Please return the lines of the rows starting with the line that contains "Feed 15-25 people" and going on through the line that contains "1- 12 ounce Chimichurri Sauce", copied word for word.
Extracted entries: Begin
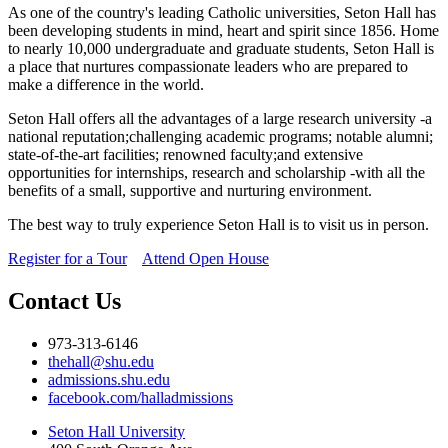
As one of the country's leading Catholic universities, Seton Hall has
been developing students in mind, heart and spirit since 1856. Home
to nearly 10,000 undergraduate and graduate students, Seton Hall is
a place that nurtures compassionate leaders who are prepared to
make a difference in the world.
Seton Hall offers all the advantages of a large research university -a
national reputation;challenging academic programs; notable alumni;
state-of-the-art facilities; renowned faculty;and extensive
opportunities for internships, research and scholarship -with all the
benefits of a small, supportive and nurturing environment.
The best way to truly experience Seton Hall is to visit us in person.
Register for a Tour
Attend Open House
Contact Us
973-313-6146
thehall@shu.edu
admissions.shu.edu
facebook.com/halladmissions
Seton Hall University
Extracted entries: End
Extracted entries: Begin
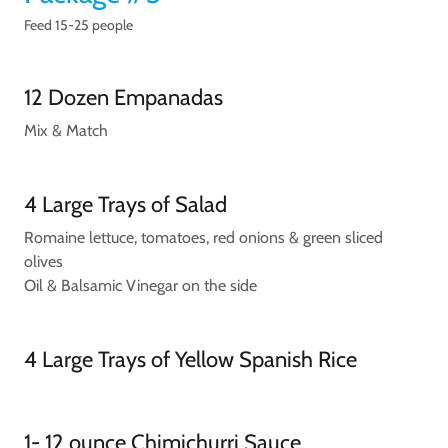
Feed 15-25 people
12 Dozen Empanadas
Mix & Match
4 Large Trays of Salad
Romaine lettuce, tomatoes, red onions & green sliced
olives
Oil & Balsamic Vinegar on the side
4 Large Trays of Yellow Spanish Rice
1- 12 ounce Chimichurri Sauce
Extracted entries: End
* Output *
Feed 15-25 people
12 Dozen Empanadas
Mix & Match
4 Large Trays of Salad
Romaine lettuce, tomatoes, red onions & green sliced
olives
Oil & Balsamic Vinegar on the side
4 Large Trays of Yellow Spanish Rice
1- 12 ounce Chimichurri Sauce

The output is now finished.